Un ritardo, quello della regione emilia romagna, che Vito Totire dell’associazione esposti all’amianto definisce vergognoso. “E’ 12 anni che aspettiamo, non c’è nessuna difficoltà tecnica”.
“Da decenni chiediamo un registro che monitori gli ex esposti, vogliamo ragionare con le persone in vita e fare così prevenzione – spiega Totire – I costi economici sono un abbaglio se vengono considerati un ostacolo.
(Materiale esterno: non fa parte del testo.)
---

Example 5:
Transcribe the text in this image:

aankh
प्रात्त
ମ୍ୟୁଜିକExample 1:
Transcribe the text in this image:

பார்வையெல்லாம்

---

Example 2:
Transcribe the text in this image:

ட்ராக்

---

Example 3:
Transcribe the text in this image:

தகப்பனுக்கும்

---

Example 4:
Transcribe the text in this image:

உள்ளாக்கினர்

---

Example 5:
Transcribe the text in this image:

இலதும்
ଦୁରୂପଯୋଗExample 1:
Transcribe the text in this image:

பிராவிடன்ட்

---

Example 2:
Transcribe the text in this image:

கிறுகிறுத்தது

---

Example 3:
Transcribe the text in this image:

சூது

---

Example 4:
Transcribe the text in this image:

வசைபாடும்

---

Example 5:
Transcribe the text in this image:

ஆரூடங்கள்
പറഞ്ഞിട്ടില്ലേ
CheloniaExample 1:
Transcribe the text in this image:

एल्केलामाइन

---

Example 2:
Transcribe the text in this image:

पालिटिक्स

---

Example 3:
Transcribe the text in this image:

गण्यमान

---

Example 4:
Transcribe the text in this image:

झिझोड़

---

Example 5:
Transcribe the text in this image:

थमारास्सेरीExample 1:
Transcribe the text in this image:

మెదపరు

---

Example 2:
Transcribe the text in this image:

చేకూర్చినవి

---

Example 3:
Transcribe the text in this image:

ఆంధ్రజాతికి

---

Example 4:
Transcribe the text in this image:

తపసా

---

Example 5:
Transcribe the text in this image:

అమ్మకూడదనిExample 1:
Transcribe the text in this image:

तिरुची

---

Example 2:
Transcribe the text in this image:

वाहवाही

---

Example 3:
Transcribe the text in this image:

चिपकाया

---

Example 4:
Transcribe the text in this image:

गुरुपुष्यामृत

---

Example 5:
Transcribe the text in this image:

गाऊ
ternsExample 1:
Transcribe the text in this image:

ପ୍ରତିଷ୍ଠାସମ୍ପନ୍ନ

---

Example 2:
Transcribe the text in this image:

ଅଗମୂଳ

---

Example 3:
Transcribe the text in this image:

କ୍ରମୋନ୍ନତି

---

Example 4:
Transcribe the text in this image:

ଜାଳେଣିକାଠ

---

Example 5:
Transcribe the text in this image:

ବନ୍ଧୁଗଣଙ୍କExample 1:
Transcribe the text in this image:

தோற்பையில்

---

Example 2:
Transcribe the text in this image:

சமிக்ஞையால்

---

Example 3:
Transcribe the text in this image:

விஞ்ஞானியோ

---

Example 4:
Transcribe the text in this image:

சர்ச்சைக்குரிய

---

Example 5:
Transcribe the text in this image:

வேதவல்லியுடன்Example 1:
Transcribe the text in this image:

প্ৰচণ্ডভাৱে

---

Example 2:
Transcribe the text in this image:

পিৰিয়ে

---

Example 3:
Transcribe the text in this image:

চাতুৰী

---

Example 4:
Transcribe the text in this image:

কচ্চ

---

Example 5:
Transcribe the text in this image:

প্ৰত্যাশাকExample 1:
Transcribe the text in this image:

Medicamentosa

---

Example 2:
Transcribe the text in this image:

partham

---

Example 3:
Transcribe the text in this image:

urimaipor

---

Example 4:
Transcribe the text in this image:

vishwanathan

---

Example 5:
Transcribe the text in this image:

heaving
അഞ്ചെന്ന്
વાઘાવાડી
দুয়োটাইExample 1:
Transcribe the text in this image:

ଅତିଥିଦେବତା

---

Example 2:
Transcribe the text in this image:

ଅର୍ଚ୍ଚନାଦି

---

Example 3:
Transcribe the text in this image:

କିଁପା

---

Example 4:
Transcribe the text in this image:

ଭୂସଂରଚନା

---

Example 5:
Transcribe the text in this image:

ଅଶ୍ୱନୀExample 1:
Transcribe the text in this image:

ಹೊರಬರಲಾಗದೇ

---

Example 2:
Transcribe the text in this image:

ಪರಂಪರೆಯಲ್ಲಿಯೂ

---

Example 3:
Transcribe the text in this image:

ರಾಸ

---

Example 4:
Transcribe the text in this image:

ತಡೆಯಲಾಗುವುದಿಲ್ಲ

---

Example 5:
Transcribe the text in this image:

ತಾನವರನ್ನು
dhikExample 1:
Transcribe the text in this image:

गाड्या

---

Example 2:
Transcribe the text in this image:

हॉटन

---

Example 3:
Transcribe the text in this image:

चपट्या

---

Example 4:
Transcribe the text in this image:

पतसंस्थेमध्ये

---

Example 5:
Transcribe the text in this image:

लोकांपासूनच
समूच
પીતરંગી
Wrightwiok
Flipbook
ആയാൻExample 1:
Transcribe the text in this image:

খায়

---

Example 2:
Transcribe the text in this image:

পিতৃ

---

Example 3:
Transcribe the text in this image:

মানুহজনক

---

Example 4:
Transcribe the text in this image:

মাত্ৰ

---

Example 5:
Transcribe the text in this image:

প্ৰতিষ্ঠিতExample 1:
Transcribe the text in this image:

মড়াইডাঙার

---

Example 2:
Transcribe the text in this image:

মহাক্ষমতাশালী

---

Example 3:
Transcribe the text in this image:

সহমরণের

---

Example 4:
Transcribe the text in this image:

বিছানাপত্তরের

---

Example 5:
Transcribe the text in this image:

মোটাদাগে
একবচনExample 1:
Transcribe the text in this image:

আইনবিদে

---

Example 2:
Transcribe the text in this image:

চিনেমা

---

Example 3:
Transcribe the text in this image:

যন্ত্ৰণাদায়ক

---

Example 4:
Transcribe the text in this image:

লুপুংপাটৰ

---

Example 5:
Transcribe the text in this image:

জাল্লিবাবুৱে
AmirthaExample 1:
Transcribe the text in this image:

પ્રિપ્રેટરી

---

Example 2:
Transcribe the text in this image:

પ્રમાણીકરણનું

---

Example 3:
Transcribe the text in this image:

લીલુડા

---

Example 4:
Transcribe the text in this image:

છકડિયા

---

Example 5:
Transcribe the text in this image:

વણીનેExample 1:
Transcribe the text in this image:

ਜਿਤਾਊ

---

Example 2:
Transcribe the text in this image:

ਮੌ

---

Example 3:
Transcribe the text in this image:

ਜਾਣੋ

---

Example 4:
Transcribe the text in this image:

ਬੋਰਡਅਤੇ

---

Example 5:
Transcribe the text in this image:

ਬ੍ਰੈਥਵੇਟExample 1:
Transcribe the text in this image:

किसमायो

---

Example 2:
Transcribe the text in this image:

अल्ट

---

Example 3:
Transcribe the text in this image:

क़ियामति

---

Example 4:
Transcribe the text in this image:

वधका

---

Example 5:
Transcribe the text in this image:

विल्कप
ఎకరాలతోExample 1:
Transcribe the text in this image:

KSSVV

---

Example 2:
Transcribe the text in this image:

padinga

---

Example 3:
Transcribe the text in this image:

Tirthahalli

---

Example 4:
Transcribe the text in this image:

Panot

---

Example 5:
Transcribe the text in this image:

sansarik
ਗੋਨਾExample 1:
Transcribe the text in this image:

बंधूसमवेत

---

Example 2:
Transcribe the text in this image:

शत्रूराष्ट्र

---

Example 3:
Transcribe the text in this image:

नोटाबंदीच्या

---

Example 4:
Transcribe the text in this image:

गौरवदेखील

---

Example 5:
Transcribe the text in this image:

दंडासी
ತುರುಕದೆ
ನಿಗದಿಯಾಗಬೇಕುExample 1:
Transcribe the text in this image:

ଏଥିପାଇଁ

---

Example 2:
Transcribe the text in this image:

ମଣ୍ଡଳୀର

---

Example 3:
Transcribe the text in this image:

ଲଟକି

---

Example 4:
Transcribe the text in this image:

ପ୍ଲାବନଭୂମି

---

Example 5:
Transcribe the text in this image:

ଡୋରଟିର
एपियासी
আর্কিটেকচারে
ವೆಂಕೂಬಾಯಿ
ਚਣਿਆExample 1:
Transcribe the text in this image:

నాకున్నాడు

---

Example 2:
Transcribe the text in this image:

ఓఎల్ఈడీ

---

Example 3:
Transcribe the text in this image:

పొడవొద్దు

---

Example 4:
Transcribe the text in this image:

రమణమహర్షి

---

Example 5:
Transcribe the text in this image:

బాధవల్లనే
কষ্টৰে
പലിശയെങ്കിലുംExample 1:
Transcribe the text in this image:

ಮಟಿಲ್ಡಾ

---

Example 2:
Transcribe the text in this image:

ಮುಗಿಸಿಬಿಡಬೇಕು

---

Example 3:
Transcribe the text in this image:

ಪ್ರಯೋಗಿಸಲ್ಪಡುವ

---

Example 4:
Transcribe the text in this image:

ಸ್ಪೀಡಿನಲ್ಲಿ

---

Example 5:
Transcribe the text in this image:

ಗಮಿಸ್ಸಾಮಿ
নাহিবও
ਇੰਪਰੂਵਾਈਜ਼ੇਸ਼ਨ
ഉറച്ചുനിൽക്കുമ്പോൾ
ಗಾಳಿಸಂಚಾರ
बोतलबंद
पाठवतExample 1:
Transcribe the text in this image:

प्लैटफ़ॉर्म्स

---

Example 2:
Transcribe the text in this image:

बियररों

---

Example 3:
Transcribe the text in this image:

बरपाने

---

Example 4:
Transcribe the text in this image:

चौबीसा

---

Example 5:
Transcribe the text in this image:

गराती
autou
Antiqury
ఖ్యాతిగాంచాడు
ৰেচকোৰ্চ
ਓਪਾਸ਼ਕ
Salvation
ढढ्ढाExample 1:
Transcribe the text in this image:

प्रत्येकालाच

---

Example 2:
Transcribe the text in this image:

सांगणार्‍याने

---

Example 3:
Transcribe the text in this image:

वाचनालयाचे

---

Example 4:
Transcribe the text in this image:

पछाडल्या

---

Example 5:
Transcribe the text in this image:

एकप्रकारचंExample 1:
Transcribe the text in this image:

E’ molto più dispendiosa la situazione attuale dal punto di vista sociale e da quello sanitario. Oggi come oggi il lavoratore è abbandonato a sé stesso, costretto ad una spirale di esami a volte inutili. Secondo noi l’istituzione di un registro degli ex esposti all’amianto rappresenterà anche un risparmio per il servizio sanitario in regione”. Totire fa anche notare l’esistenza di un registro regionale degli ex esposti al Cvm, sostanza tossica portata alla ribalta grazie al processo per le morti al Petrolchimico di Porto Marghera.
L’incidenza del mesotelioma pleurico, tumore legato all’esposizione all’amianto, sta salendo vertiginosamente. Nel 1996 se ne sono registrati 73, nel 2012 più del doppio, 152. In totale, anno dopo anno, a fine 2013 risultavano archiviati 2.334 tumori legati all’amianto.